BMW settles with FTC over Mini warranty refusals

Mini violated federal law by telling customers their warranties would be void unless they used Mini parts and official service centers.

BMW Group has dodged a fine and criminal charges in its settlement with the Federal Trade Commission over warranty practices within its Mini division.

The agency had accused the company of violating the Magnuson-Moss Warranty Act by telling customers that their warranty would be void if they did not use official Mini parts and go directly to franchised dealers for maintenance. Such demands can only be made if the parts and services are provided by the company without charge.

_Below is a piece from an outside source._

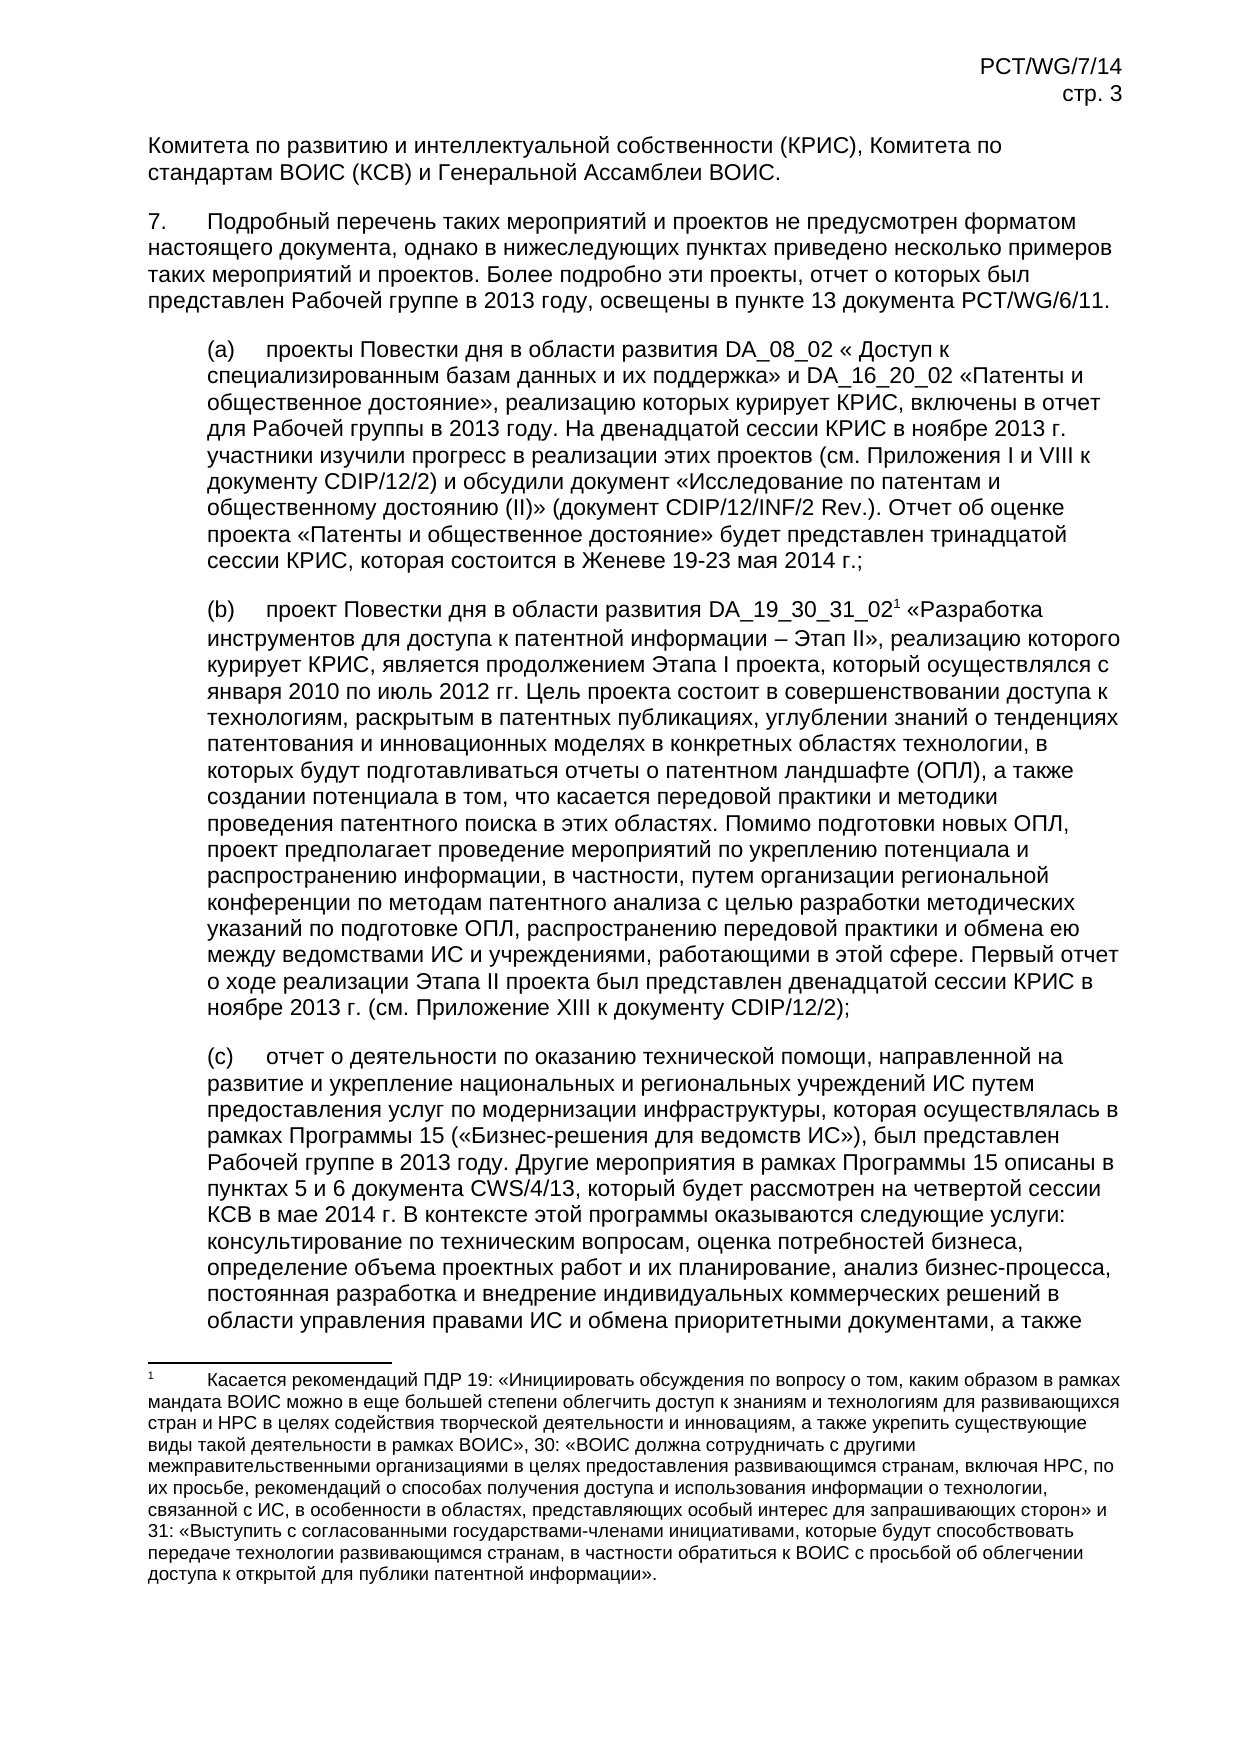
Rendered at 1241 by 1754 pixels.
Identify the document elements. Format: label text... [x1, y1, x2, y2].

The FTC cited documents telling customers that the warranty would not cover repairs that merely include "non-genuine" Mini parts. The program was compliant for the first three years of free warranty coverage, but ran afoul when entering the 'limited' warranty for the fourth year of ownership.

"It's against the law for a dealer to refuse to honor a warranty just because someone else did maintenance or repairs on the car," said Jessica Rich, director of the FTC's consumer-protection bureau. "As a result of this order, BMW will change its practices and give MINI owners information about their rights."

The company has agreed to inform customers of their right to use third-party parts and service without voiding warranty coverage, unless such parts and services are provided for free. The company is also barred from telling customers that they should use official parts and service to ensure a vehicle's safe operation or maintain its value.

Despite the warranty issues, Mini held the second position among mass-market brands in the latest JD Power customer-service index (CSI) study.